===== EXTRACT TO READ =====

Learn more about the toolkit information file in the documentation.

Create a namespace

You can use namespaces to organize your SPL code, similar to Python modules or Java® packages. Any folder with an empty file called .namespace is treated as an SPL namespace.

Create a folder within your project with the target namespace with the following steps:

Select the project, right click, and click New Folder.
Enter a name for the namespace, e.g. my.name.space:
Create a new empty file within the my.name.space folder and call it .namespace. The final folder structure should look like this:
- MyStreams project
  - my.name.space
    - .namespace
  - info.xml

Now that your namespace is created, you can create your first SPL source file.

Create a main composite

Executable SPL applications are called main composites, and they are defined in SPL source files. These files have a .spl extension.

Create a source file within a namespace:

Right-click the my.name.space folder, right-click and choose New File.
Enter the name for the new SPL file, Main.spl.
Add the namespace declaration to the file with the following line: namespace my.name.space;

Create a main composite

The following code is a stub for a new main composite called MyComposite in the my.name.space namespace:

namespace my.name.space;

composite MyComposite {
}

Develop the sample application

Now that you created a project, the next step is to define the appliaction graph. The application graph describes the way data is processed within the application.

Create the main composite

Create a new main composite for your application as explained in the previous section. Call it BusAlerts.

What does the application do?

Recall that this application displays alerts and advertisements within the city’s public transit vehicles as the vehicles move around the city. The buses periodically report their location. When a bus is near an area with a point of interest (POI), the application detects this and sends the alert

For example, if a bus comes within 1km of the Golden Gate Bridge in San Francisco, you want to display this message inside the bus: “Approaching Golden Gate Bridge, pedestrian bridge is closed.”

You will develop the application in three steps: application phases

As shown in the preceeding image, the data is processed in 3 main steps:

Ingest data about moving buses.
Use the data from step 1 to determine when a bus is near a POI.
Send an alert to the bus.

=====

— YOUR TASKS —
• 1. List every folder and file named in the final folder structure shown in the SPL namespace tutorial above.
• 2. Resume the SPL application tutorial above, picking up right after its final sentence.

===== ENTRIES SHOWN =====

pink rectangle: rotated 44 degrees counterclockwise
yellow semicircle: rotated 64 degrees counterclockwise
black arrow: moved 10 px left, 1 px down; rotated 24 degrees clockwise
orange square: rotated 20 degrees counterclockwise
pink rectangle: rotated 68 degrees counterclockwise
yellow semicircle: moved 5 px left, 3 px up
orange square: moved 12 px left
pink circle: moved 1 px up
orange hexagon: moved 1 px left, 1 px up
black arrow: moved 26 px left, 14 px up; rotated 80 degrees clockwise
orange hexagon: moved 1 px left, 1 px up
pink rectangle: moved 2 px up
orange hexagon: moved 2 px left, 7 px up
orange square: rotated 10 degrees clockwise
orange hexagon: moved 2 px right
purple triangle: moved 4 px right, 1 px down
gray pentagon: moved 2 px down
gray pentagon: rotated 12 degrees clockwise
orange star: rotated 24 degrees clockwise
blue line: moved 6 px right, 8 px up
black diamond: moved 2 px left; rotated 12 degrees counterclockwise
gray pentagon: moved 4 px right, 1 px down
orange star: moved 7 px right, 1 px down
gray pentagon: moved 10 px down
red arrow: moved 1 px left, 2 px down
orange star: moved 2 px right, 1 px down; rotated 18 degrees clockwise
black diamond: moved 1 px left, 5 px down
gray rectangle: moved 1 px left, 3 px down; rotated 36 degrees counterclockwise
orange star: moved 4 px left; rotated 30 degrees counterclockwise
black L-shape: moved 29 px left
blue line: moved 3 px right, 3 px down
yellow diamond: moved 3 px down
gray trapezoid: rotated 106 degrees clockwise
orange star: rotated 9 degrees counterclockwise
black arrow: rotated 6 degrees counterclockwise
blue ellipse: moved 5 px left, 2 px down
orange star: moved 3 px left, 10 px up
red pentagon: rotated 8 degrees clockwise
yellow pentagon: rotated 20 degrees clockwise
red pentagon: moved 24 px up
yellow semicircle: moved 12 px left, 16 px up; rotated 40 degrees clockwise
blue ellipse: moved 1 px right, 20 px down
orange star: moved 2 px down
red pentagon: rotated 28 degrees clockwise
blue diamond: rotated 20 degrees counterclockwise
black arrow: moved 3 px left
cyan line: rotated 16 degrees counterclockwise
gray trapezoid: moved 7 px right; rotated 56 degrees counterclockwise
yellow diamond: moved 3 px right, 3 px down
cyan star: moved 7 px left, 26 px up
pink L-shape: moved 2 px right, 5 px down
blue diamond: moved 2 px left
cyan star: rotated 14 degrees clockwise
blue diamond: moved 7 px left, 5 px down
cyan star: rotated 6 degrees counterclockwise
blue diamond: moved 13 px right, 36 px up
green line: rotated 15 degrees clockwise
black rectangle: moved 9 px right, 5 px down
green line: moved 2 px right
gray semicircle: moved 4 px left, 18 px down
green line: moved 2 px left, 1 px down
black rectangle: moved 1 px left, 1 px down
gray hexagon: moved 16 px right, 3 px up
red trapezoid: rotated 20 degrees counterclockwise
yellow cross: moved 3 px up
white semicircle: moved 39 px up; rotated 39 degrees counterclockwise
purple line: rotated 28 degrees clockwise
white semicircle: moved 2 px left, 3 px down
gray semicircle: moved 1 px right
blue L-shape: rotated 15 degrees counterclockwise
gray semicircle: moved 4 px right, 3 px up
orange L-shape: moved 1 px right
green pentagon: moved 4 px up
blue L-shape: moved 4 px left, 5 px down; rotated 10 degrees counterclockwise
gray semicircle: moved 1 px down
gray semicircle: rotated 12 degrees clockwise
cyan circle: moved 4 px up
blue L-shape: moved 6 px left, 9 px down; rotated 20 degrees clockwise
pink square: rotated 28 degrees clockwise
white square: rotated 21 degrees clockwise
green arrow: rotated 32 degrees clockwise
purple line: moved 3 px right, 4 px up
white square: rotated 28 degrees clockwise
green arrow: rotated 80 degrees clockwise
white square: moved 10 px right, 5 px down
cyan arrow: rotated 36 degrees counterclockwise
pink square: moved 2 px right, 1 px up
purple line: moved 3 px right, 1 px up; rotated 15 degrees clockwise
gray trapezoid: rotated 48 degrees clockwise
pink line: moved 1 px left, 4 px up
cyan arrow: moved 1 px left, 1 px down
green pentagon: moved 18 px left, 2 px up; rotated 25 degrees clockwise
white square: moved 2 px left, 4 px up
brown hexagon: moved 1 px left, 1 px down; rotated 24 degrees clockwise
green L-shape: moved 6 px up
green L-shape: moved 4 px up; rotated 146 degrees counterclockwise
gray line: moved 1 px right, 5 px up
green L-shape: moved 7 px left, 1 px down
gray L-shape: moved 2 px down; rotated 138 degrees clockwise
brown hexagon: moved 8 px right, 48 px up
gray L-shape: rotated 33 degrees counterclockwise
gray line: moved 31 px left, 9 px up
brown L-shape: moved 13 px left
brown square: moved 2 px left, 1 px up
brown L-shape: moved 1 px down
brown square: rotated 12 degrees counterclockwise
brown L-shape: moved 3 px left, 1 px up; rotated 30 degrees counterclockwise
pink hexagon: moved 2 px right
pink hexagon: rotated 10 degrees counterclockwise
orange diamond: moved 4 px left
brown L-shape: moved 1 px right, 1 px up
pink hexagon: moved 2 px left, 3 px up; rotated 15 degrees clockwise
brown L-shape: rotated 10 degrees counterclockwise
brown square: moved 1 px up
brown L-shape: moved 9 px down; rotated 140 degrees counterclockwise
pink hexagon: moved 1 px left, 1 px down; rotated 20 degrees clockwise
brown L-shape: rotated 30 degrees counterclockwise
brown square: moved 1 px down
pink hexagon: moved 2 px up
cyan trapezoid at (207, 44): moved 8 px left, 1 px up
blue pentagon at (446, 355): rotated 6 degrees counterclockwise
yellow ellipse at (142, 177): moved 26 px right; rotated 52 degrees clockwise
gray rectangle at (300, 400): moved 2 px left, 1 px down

=====

— ANSWERS PROVIDED —
• 1.
- MyStreams project
- my.name.space
- .namespace
- info.xml

• 2.
Tip: When you develop Streams applications, first break down the application into individual tasks, and then find one or more operators to perform each task.

Use operators to process data in steps

Remember, Streams applications are made up of operators. Each operator performs a specific task with an input stream of data and then produces an output stream that is the result of the processing.

Sample operator invocation The following image is a generic overview of an operator declaration, with the name of the operator that will be invoked, and its input and output. Every operator in your application will follow this format.

Operator kind: The type of the operator, e.g. FileSource or Geofence.
Input stream (optional) - The stream of data to be processed by the operator
Output stream (optional)- The results of the operator’s action on the incoming data.
- Output stream schema - Describes the content of each outgoing tuple

Step 1: Ingest data

All Streams applications start with ingesting the data that will be analyzed.

In this case, the data you are processing is the location of each bus as it is reported.

Your first task is to convert the data in the file to a stream that can be consumed by our data processing operators. You’ll use a FileSource operator to create a stream that contains the data from the file:

composite BusAlerts {
    graph
    	stream<xml locationXMLDoc> NextBusData_FromFile = FileSource()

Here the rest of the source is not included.